Collected data:
------------------------------------------------

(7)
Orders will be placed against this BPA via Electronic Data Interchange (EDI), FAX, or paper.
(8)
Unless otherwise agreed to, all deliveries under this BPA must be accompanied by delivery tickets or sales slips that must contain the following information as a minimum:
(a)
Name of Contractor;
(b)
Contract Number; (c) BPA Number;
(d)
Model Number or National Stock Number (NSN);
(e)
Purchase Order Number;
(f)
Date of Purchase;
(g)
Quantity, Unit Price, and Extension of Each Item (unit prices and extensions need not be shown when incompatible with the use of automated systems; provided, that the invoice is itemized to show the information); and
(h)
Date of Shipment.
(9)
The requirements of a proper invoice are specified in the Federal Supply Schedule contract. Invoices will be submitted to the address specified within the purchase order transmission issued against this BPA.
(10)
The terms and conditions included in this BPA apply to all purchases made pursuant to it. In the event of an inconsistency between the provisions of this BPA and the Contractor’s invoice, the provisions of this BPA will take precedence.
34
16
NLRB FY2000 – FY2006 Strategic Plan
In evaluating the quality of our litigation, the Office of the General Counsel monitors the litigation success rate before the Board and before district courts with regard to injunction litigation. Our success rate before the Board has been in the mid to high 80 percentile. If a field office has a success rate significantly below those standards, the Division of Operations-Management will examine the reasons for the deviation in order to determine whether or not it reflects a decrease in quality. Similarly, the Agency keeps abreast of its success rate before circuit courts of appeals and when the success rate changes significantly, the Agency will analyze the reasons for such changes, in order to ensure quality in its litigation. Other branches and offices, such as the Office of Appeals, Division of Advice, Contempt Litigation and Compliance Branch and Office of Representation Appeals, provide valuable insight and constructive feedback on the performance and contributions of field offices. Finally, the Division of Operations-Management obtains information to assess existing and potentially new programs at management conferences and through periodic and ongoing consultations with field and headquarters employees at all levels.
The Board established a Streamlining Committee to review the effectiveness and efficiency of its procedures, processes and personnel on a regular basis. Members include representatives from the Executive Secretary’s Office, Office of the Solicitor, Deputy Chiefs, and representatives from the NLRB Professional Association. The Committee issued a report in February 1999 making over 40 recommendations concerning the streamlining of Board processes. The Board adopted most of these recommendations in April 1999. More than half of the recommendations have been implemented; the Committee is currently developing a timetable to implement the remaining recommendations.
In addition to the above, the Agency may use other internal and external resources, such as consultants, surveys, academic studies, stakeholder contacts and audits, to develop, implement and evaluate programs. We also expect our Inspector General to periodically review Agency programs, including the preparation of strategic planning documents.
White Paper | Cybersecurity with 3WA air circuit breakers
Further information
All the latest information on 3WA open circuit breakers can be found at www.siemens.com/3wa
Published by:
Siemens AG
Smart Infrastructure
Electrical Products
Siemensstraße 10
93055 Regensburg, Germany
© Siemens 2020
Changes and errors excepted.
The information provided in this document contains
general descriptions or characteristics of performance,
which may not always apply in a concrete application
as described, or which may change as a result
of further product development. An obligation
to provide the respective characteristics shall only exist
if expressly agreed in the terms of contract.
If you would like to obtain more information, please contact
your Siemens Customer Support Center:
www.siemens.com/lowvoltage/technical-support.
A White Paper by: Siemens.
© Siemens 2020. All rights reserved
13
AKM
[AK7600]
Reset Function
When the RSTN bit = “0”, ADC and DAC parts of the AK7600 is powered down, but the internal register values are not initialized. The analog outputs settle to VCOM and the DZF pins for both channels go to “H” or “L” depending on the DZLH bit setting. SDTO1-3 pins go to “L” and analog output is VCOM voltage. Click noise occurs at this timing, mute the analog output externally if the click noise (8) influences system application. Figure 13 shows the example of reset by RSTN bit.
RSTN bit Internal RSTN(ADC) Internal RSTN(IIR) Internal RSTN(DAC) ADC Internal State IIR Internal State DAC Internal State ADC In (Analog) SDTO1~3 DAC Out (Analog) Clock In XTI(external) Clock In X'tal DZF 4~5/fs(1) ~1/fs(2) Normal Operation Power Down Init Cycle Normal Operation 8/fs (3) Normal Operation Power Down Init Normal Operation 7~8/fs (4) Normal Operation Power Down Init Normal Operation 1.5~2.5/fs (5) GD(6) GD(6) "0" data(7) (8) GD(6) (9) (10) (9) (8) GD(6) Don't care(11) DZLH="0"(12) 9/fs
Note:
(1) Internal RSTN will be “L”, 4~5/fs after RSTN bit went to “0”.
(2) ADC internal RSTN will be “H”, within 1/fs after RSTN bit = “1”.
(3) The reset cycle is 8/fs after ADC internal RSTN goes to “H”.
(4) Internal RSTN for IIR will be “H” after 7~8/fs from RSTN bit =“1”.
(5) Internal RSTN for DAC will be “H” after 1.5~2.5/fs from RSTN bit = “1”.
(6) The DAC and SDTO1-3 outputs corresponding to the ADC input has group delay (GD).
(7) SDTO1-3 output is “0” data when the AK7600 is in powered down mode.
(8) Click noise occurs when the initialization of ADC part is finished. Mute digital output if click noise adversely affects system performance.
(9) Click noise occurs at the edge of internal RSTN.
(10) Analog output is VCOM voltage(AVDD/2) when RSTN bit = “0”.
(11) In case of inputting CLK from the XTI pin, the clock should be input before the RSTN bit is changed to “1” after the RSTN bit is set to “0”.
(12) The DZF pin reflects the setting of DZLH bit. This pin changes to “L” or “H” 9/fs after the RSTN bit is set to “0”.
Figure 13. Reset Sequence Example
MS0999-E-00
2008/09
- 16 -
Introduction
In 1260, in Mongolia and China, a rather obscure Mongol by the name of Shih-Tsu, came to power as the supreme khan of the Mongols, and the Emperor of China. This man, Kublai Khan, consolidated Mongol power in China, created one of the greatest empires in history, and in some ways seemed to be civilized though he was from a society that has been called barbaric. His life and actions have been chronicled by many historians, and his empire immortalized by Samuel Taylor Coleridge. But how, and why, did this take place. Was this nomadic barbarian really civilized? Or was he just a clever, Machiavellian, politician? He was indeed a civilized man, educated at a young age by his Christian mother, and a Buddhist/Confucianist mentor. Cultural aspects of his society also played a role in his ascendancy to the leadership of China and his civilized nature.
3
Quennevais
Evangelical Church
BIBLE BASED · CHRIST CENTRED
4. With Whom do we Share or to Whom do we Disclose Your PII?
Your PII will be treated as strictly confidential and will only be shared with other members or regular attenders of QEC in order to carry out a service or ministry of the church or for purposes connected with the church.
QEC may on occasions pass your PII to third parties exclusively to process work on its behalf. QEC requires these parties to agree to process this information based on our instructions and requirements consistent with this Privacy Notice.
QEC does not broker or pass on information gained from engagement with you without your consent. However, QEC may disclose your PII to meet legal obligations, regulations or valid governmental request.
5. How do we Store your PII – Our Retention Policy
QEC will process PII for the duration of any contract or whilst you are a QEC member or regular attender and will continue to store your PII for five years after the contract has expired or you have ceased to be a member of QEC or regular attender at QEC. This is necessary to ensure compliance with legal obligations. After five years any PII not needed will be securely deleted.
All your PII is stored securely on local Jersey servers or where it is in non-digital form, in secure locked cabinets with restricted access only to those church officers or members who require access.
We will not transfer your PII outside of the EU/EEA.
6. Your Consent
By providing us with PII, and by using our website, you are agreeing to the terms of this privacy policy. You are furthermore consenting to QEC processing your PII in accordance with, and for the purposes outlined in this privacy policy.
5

------------------------------------------------

Return every line above exactly.

(7)
Orders will be placed against this BPA via Electronic Data Interchange (EDI), FAX, or paper.
(8)
Unless otherwise agreed to, all deliveries under this BPA must be accompanied by delivery tickets or sales slips that must contain the following information as a minimum:
(a)
Name of Contractor;
(b)
Contract Number; (c) BPA Number;
(d)
Model Number or National Stock Number (NSN);
(e)
Purchase Order Number;
(f)
Date of Purchase;
(g)
Quantity, Unit Price, and Extension of Each Item (unit prices and extensions need not be shown when incompatible with the use of automated systems; provided, that the invoice is itemized to show the information); and
(h)
Date of Shipment.
(9)
The requirements of a proper invoice are specified in the Federal Supply Schedule contract. Invoices will be submitted to the address specified within the purchase order transmission issued against this BPA.
(10)
The terms and conditions included in this BPA apply to all purchases made pursuant to it. In the event of an inconsistency between the provisions of this BPA and the Contractor’s invoice, the provisions of this BPA will take precedence.
34
16
NLRB FY2000 – FY2006 Strategic Plan
In evaluating the quality of our litigation, the Office of the General Counsel monitors the litigation success rate before the Board and before district courts with regard to injunction litigation. Our success rate before the Board has been in the mid to high 80 percentile. If a field office has a success rate significantly below those standards, the Division of Operations-Management will examine the reasons for the deviation in order to determine whether or not it reflects a decrease in quality. Similarly, the Agency keeps abreast of its success rate before circuit courts of appeals and when the success rate changes significantly, the Agency will analyze the reasons for such changes, in order to ensure quality in its litigation. Other branches and offices, such as the Office of Appeals, Division of Advice, Contempt Litigation and Compliance Branch and Office of Representation Appeals, provide valuable insight and constructive feedback on the performance and contributions of field offices. Finally, the Division of Operations-Management obtains information to assess existing and potentially new programs at management conferences and through periodic and ongoing consultations with field and headquarters employees at all levels.
The Board established a Streamlining Committee to review the effectiveness and efficiency of its procedures, processes and personnel on a regular basis. Members include representatives from the Executive Secretary’s Office, Office of the Solicitor, Deputy Chiefs, and representatives from the NLRB Professional Association. The Committee issued a report in February 1999 making over 40 recommendations concerning the streamlining of Board processes. The Board adopted most of these recommendations in April 1999. More than half of the recommendations have been implemented; the Committee is currently developing a timetable to implement the remaining recommendations.
In addition to the above, the Agency may use other internal and external resources, such as consultants, surveys, academic studies, stakeholder contacts and audits, to develop, implement and evaluate programs. We also expect our Inspector General to periodically review Agency programs, including the preparation of strategic planning documents.
White Paper | Cybersecurity with 3WA air circuit breakers
Further information
All the latest information on 3WA open circuit breakers can be found at www.siemens.com/3wa
Published by:
Siemens AG
Smart Infrastructure
Electrical Products
Siemensstraße 10
93055 Regensburg, Germany
© Siemens 2020
Changes and errors excepted.
The information provided in this document contains
general descriptions or characteristics of performance,
which may not always apply in a concrete application
as described, or which may change as a result
of further product development. An obligation
to provide the respective characteristics shall only exist
if expressly agreed in the terms of contract.
If you would like to obtain more information, please contact
your Siemens Customer Support Center:
www.siemens.com/lowvoltage/technical-support.
A White Paper by: Siemens.
© Siemens 2020. All rights reserved
13
AKM
[AK7600]
Reset Function
When the RSTN bit = “0”, ADC and DAC parts of the AK7600 is powered down, but the internal register values are not initialized. The analog outputs settle to VCOM and the DZF pins for both channels go to “H” or “L” depending on the DZLH bit setting. SDTO1-3 pins go to “L” and analog output is VCOM voltage. Click noise occurs at this timing, mute the analog output externally if the click noise (8) influences system application. Figure 13 shows the example of reset by RSTN bit.
RSTN bit Internal RSTN(ADC) Internal RSTN(IIR) Internal RSTN(DAC) ADC Internal State IIR Internal State DAC Internal State ADC In (Analog) SDTO1~3 DAC Out (Analog) Clock In XTI(external) Clock In X'tal DZF 4~5/fs(1) ~1/fs(2) Normal Operation Power Down Init Cycle Normal Operation 8/fs (3) Normal Operation Power Down Init Normal Operation 7~8/fs (4) Normal Operation Power Down Init Normal Operation 1.5~2.5/fs (5) GD(6) GD(6) "0" data(7) (8) GD(6) (9) (10) (9) (8) GD(6) Don't care(11) DZLH="0"(12) 9/fs
Note:
(1) Internal RSTN will be “L”, 4~5/fs after RSTN bit went to “0”.
(2) ADC internal RSTN will be “H”, within 1/fs after RSTN bit = “1”.
(3) The reset cycle is 8/fs after ADC internal RSTN goes to “H”.
(4) Internal RSTN for IIR will be “H” after 7~8/fs from RSTN bit =“1”.
(5) Internal RSTN for DAC will be “H” after 1.5~2.5/fs from RSTN bit = “1”.
(6) The DAC and SDTO1-3 outputs corresponding to the ADC input has group delay (GD).
(7) SDTO1-3 output is “0” data when the AK7600 is in powered down mode.
(8) Click noise occurs when the initialization of ADC part is finished. Mute digital output if click noise adversely affects system performance.
(9) Click noise occurs at the edge of internal RSTN.
(10) Analog output is VCOM voltage(AVDD/2) when RSTN bit = “0”.
(11) In case of inputting CLK from the XTI pin, the clock should be input before the RSTN bit is changed to “1” after the RSTN bit is set to “0”.
(12) The DZF pin reflects the setting of DZLH bit. This pin changes to “L” or “H” 9/fs after the RSTN bit is set to “0”.
Figure 13. Reset Sequence Example
MS0999-E-00
2008/09
- 16 -
Introduction
In 1260, in Mongolia and China, a rather obscure Mongol by the name of Shih-Tsu, came to power as the supreme khan of the Mongols, and the Emperor of China. This man, Kublai Khan, consolidated Mongol power in China, created one of the greatest empires in history, and in some ways seemed to be civilized though he was from a society that has been called barbaric. His life and actions have been chronicled by many historians, and his empire immortalized by Samuel Taylor Coleridge. But how, and why, did this take place. Was this nomadic barbarian really civilized? Or was he just a clever, Machiavellian, politician? He was indeed a civilized man, educated at a young age by his Christian mother, and a Buddhist/Confucianist mentor. Cultural aspects of his society also played a role in his ascendancy to the leadership of China and his civilized nature.
3
Quennevais
Evangelical Church
BIBLE BASED · CHRIST CENTRED
4. With Whom do we Share or to Whom do we Disclose Your PII?
Your PII will be treated as strictly confidential and will only be shared with other members or regular attenders of QEC in order to carry out a service or ministry of the church or for purposes connected with the church.
QEC may on occasions pass your PII to third parties exclusively to process work on its behalf. QEC requires these parties to agree to process this information based on our instructions and requirements consistent with this Privacy Notice.
QEC does not broker or pass on information gained from engagement with you without your consent. However, QEC may disclose your PII to meet legal obligations, regulations or valid governmental request.
5. How do we Store your PII – Our Retention Policy
QEC will process PII for the duration of any contract or whilst you are a QEC member or regular attender and will continue to store your PII for five years after the contract has expired or you have ceased to be a member of QEC or regular attender at QEC. This is necessary to ensure compliance with legal obligations. After five years any PII not needed will be securely deleted.
All your PII is stored securely on local Jersey servers or where it is in non-digital form, in secure locked cabinets with restricted access only to those church officers or members who require access.
We will not transfer your PII outside of the EU/EEA.
6. Your Consent
By providing us with PII, and by using our website, you are agreeing to the terms of this privacy policy. You are furthermore consenting to QEC processing your PII in accordance with, and for the purposes outlined in this privacy policy.
5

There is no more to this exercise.